ZU BEARBEITEN:
1/ Prüfen Sie, ob die Aussagen (a) bis (c) mit dem Textabschnitt zum BGH-Verfahren übereinstimmen. Antworten Sie jeweils mit Ja oder Nein und zitieren Sie die entscheidende Textstelle wörtlich.
(a) Der BGH legte dem EuGH Ende 2022 eine Frage zur Vorabentscheidung vor.
(b) Die Antragsgegnerin nahm die Anmeldung der beiden Kundenanlagen an.
(c) Nach dem EuGH dürfen die Mitgliedstaaten zusätzliche Kriterien heranziehen, um bestimmte Netzarten vom Begriff des Verteilernetzes auszunehmen.
2/ Beantworten Sie anhand des Textabschnitts zum BGH-Verfahren die folgenden Fragen:
(a) Wie viele Wohneinheiten umfassen die sechs Wohnblöcke?
(b) Welches Aktenzeichen trägt die Entscheidung des EuGH?
(c) Wann erging die Entscheidung des EuGH?
3/ Führen Sie den Textabschnitt zum BGH-Verfahren über die Kundenanlage im Anschluss an seinen letzten Satz fort.

TEXTABSCHNITT:

........

Verfahren vor dem BGH

Die Beschwerdeführerin in dem Verfahren vor dem BGH – ein Energieversorgungsunternehmen – betreibt an mehreren Standorten unter anderem Kraft-Wärme-Kopplungsanlagen, Nahwärmenetze und Energieanlagen zur Abgabe von Energie, mit denen sie Letztverbraucher mit Wärme und Strom versorgt. Aufgrund eines Wärmelieferungsvertrags mit einer Grundstückseigentümerin versorgt sie vier Wohnblöcke mit 96 Wohneinheiten sowie sechs Wohnblöcke mit 160 Wohneinheiten durch jeweils eine Energiezentrale und ein daran angeschlossenes Nahwärmenetz mit Wärme und Warmwasser. Die Stromversorgung der Wohnblöcke erfolgt über das Elektrizitätsverteilernetz der Antragsgegnerin, der örtlichen Verteilnetzbetreiberin.

Die Anmeldung zweier getrennter Kundenanlagen bei der Antragsgegnerin führte schließlich zum Streit: Die Errichtung und der Betrieb zweier Blockheizkraftwerke und zweier getrennter elektrischer Leitungssysteme, an welche die in den Wohnblöcken wohnenden Mieter angeschlossen werden sollten, fielen nach Ansicht des Netzbetreibers nicht unter den Begriff der Kundenanlage, weshalb sie den Antrag ablehnte.

Zwischenzeitlich ergangene EuGH-Entscheidung

Der BGH hatte Ende 2022 das Verfahren ausgesetzt und dem EuGH die Frage zur Auslegung der Elektrizitätsbinnenmarktrichtlinie (Richtlinie (EU) 2019/944) zur Vorabentscheidung vorgelegt. Über die daraufhin im November 2024 ergangene Entscheidung des EuGH (Az. C-293/23) zur Auslegung des Begriffs der Kundenanlage und zur Vereinbarkeit mit der Elektrizitätsbinnenmarktrichtlinie berichteten wir bereits hier. Danach ist die deutsche Anlagenkategorie der Kundenanlage und deren regulatorische Privilegierung in der jetzigen Form unionsrechtswidrig. Neben den unionsrechtlich vorgesehenen Netzarten dürften die Mitgliedstaaten keine zusätzlichen Kriterien heranziehen, um bestimmte Netzarten vom Begriff des Verteilernetzes auszunehmen. Die Rechtsprechung und die regulatorische Ausgestaltung durch die Mitgliedstaaten haben sich vielmehr an den in der Richtlinie abschließend vorgesehenen Ausnahmen zu orientieren. Diese Vorgaben des EuGH hatte der BGH nun in seiner Entscheidung umzusetzen.

........

BEREITGESTELLTE DATENSÄTZE:
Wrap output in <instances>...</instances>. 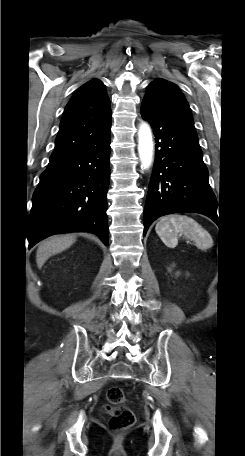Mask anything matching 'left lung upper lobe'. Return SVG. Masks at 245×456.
<instances>
[{"label":"left lung upper lobe","instance_id":"1","mask_svg":"<svg viewBox=\"0 0 245 456\" xmlns=\"http://www.w3.org/2000/svg\"><path fill=\"white\" fill-rule=\"evenodd\" d=\"M143 101L163 113L178 116L194 124L188 102L172 82L161 78L154 80L148 85Z\"/></svg>","mask_w":245,"mask_h":456}]
</instances>
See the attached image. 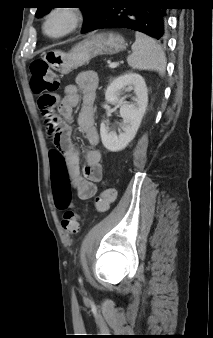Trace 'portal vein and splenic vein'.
<instances>
[{"label":"portal vein and splenic vein","mask_w":213,"mask_h":338,"mask_svg":"<svg viewBox=\"0 0 213 338\" xmlns=\"http://www.w3.org/2000/svg\"><path fill=\"white\" fill-rule=\"evenodd\" d=\"M118 66L117 62H109V67L110 68H116Z\"/></svg>","instance_id":"portal-vein-and-splenic-vein-1"}]
</instances>
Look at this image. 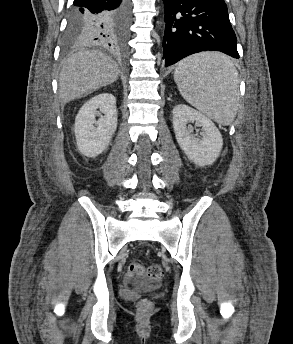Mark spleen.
<instances>
[{
    "label": "spleen",
    "mask_w": 293,
    "mask_h": 344,
    "mask_svg": "<svg viewBox=\"0 0 293 344\" xmlns=\"http://www.w3.org/2000/svg\"><path fill=\"white\" fill-rule=\"evenodd\" d=\"M180 94L219 124L229 125L239 99L238 72L226 55L203 52L180 61L174 72Z\"/></svg>",
    "instance_id": "3e777b00"
}]
</instances>
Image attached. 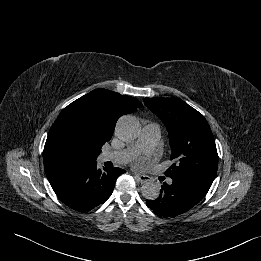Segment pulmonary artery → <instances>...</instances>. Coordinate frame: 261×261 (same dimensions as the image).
I'll list each match as a JSON object with an SVG mask.
<instances>
[{
	"label": "pulmonary artery",
	"mask_w": 261,
	"mask_h": 261,
	"mask_svg": "<svg viewBox=\"0 0 261 261\" xmlns=\"http://www.w3.org/2000/svg\"><path fill=\"white\" fill-rule=\"evenodd\" d=\"M160 137V126L156 123H148L143 127L140 137L134 146L124 150L105 152L100 156V161L126 164L130 162L139 152H148L153 150L158 144ZM168 183L171 184L172 180L168 179Z\"/></svg>",
	"instance_id": "pulmonary-artery-1"
}]
</instances>
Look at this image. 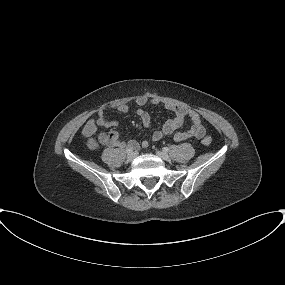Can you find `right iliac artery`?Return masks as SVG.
Returning <instances> with one entry per match:
<instances>
[{
	"label": "right iliac artery",
	"instance_id": "right-iliac-artery-1",
	"mask_svg": "<svg viewBox=\"0 0 285 285\" xmlns=\"http://www.w3.org/2000/svg\"><path fill=\"white\" fill-rule=\"evenodd\" d=\"M126 152H127L128 154L131 153V152H133V148L127 147Z\"/></svg>",
	"mask_w": 285,
	"mask_h": 285
}]
</instances>
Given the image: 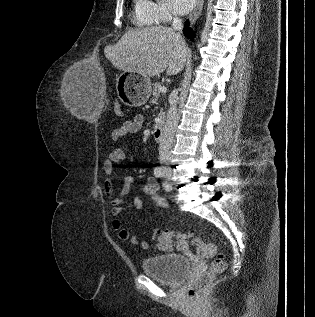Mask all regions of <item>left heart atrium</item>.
I'll return each instance as SVG.
<instances>
[{
    "label": "left heart atrium",
    "mask_w": 315,
    "mask_h": 317,
    "mask_svg": "<svg viewBox=\"0 0 315 317\" xmlns=\"http://www.w3.org/2000/svg\"><path fill=\"white\" fill-rule=\"evenodd\" d=\"M171 9L177 14H186L194 7L196 0H169Z\"/></svg>",
    "instance_id": "39dd6f15"
}]
</instances>
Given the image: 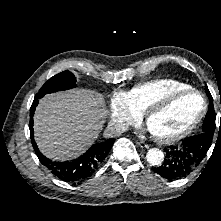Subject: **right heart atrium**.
Masks as SVG:
<instances>
[{
    "instance_id": "obj_1",
    "label": "right heart atrium",
    "mask_w": 221,
    "mask_h": 221,
    "mask_svg": "<svg viewBox=\"0 0 221 221\" xmlns=\"http://www.w3.org/2000/svg\"><path fill=\"white\" fill-rule=\"evenodd\" d=\"M109 124L116 131H123L136 124L140 115L130 107L125 92L115 91L110 100Z\"/></svg>"
}]
</instances>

........

ANTWORTEN:
1/
(a) Ja: „Der BGH hatte Ende 2022 das Verfahren ausgesetzt und dem EuGH die Frage zur Auslegung der Elektrizitätsbinnenmarktrichtlinie (Richtlinie (EU) 2019/944) zur Vorabentscheidung vorgelegt.“
(b) Nein: „weshalb sie den Antrag ablehnte“
(c) Nein: „dürften die Mitgliedstaaten keine zusätzlichen Kriterien heranziehen, um bestimmte Netzarten vom Begriff des Verteilernetzes auszunehmen“

2/
(a) 160 Wohneinheiten
(b) C-293/23
(c) Im November 2024

3/
Entscheidung des BGH

Mit Beschluss vom 13. Mai 2025 hat der BGH die Rechtsbeschwerde der Antragstellerin erwartungsgemäß zurückgewiesen. Er setzt damit die Entscheidung des EuGH um und legt das EnWG richtlinienkonform aus: Die in Streit stehenden Leitungsanlagen fallen nicht unter den Begriff der Kundenanlagen gemäß § 3 Nr. 24a EnWG und waren daher nicht an das Verteilernetz anzuschließen. Die Vorschrift sei, so der BGH, richtlinienkonform dahingehend auszulegen, dass eine Kundenanlage nur dann gegeben sei, wenn sie kein Verteilernetz im Sinne von Art. 2 Nr. 28 der Elektrizitätsbinnenmarktrichtlinie ist. Die Leitungsanlagen der Antragstellerin seien aber gerade Verteilernetze in diesem Sinne, denn sie dienen der Weiterleitung von Elektrizität, die zum Verkauf an Endkunden durch die Antragstellerin bestimmt ist. Als solche unterfielen sie auch der für Verteilernetze geltenden Regulierung. Für eine genauere Begründung dieser Erkenntnisse bleiben allerdings die Entscheidungsgründe des Beschlusses, der bislang nur aus einer Pressemitteilung des Gerichts bekannt ist, abzuwarten.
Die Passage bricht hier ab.